** Opening Extracted records block **
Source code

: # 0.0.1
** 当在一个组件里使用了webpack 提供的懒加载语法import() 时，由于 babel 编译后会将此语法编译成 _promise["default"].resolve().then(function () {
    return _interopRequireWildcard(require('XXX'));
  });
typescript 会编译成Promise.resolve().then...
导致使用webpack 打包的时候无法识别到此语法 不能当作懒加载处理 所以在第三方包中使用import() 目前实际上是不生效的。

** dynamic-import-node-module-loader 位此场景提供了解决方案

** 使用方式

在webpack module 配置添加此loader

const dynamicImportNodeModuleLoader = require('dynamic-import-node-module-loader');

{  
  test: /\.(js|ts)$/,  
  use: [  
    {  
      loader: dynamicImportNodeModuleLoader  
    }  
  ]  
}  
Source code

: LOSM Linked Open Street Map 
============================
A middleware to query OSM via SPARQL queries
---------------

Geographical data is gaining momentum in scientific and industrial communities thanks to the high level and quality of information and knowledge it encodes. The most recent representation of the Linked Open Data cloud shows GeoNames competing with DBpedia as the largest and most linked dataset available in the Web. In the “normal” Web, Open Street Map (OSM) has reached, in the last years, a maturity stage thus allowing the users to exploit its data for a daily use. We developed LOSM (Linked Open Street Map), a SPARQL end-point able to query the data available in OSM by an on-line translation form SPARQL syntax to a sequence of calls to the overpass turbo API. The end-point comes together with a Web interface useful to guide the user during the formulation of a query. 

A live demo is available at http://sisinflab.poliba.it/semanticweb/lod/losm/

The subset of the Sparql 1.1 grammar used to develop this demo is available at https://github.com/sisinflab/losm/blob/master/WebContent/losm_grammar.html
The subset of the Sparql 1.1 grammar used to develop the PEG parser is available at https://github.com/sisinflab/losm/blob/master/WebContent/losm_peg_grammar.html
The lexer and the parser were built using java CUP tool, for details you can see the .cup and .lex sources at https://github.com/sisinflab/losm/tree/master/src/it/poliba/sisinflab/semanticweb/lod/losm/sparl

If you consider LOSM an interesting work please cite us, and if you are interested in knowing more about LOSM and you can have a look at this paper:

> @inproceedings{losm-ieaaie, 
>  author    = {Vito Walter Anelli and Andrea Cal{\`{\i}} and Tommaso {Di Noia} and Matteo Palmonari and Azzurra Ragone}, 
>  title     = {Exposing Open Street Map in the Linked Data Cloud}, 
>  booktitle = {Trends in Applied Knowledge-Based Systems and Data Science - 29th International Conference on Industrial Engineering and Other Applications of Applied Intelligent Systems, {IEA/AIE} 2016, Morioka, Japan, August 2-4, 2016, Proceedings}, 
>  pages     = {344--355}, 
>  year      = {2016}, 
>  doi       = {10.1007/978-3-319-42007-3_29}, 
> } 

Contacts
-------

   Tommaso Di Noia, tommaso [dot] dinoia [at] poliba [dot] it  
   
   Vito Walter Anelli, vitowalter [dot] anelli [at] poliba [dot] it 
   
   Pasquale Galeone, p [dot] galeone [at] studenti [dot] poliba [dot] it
** Closing Extracted records block **
Would you retype the records above without changing a word?

▶ **Answer to the problem**
Source code

: # 0.0.1
** 当在一个组件里使用了webpack 提供的懒加载语法import() 时，由于 babel 编译后会将此语法编译成 _promise["default"].resolve().then(function () {
    return _interopRequireWildcard(require('XXX'));
  });
typescript 会编译成Promise.resolve().then...
导致使用webpack 打包的时候无法识别到此语法 不能当作懒加载处理 所以在第三方包中使用import() 目前实际上是不生效的。

** dynamic-import-node-module-loader 位此场景提供了解决方案

** 使用方式

在webpack module 配置添加此loader

const dynamicImportNodeModuleLoader = require('dynamic-import-node-module-loader');

{  
  test: /\.(js|ts)$/,  
  use: [  
    {  
      loader: dynamicImportNodeModuleLoader  
    }  
  ]  
}  
Source code

: LOSM Linked Open Street Map 
============================
A middleware to query OSM via SPARQL queries
---------------

Geographical data is gaining momentum in scientific and industrial communities thanks to the high level and quality of information and knowledge it encodes. The most recent representation of the Linked Open Data cloud shows GeoNames competing with DBpedia as the largest and most linked dataset available in the Web. In the “normal” Web, Open Street Map (OSM) has reached, in the last years, a maturity stage thus allowing the users to exploit its data for a daily use. We developed LOSM (Linked Open Street Map), a SPARQL end-point able to query the data available in OSM by an on-line translation form SPARQL syntax to a sequence of calls to the overpass turbo API. The end-point comes together with a Web interface useful to guide the user during the formulation of a query. 

A live demo is available at http://sisinflab.poliba.it/semanticweb/lod/losm/

The subset of the Sparql 1.1 grammar used to develop this demo is available at https://github.com/sisinflab/losm/blob/master/WebContent/losm_grammar.html
The subset of the Sparql 1.1 grammar used to develop the PEG parser is available at https://github.com/sisinflab/losm/blob/master/WebContent/losm_peg_grammar.html
The lexer and the parser were built using java CUP tool, for details you can see the .cup and .lex sources at https://github.com/sisinflab/losm/tree/master/src/it/poliba/sisinflab/semanticweb/lod/losm/sparl

If you consider LOSM an interesting work please cite us, and if you are interested in knowing more about LOSM and you can have a look at this paper:

> @inproceedings{losm-ieaaie, 
>  author    = {Vito Walter Anelli and Andrea Cal{\`{\i}} and Tommaso {Di Noia} and Matteo Palmonari and Azzurra Ragone}, 
>  title     = {Exposing Open Street Map in the Linked Data Cloud}, 
>  booktitle = {Trends in Applied Knowledge-Based Systems and Data Science - 29th International Conference on Industrial Engineering and Other Applications of Applied Intelligent Systems, {IEA/AIE} 2016, Morioka, Japan, August 2-4, 2016, Proceedings}, 
>  pages     = {344--355}, 
>  year      = {2016}, 
>  doi       = {10.1007/978-3-319-42007-3_29}, 
> } 

Contacts
-------

   Tommaso Di Noia, tommaso [dot] dinoia [at] poliba [dot] it  
   
   Vito Walter Anelli, vitowalter [dot] anelli [at] poliba [dot] it 
   
   Pasquale Galeone, p [dot] galeone [at] studenti [dot] poliba [dot] it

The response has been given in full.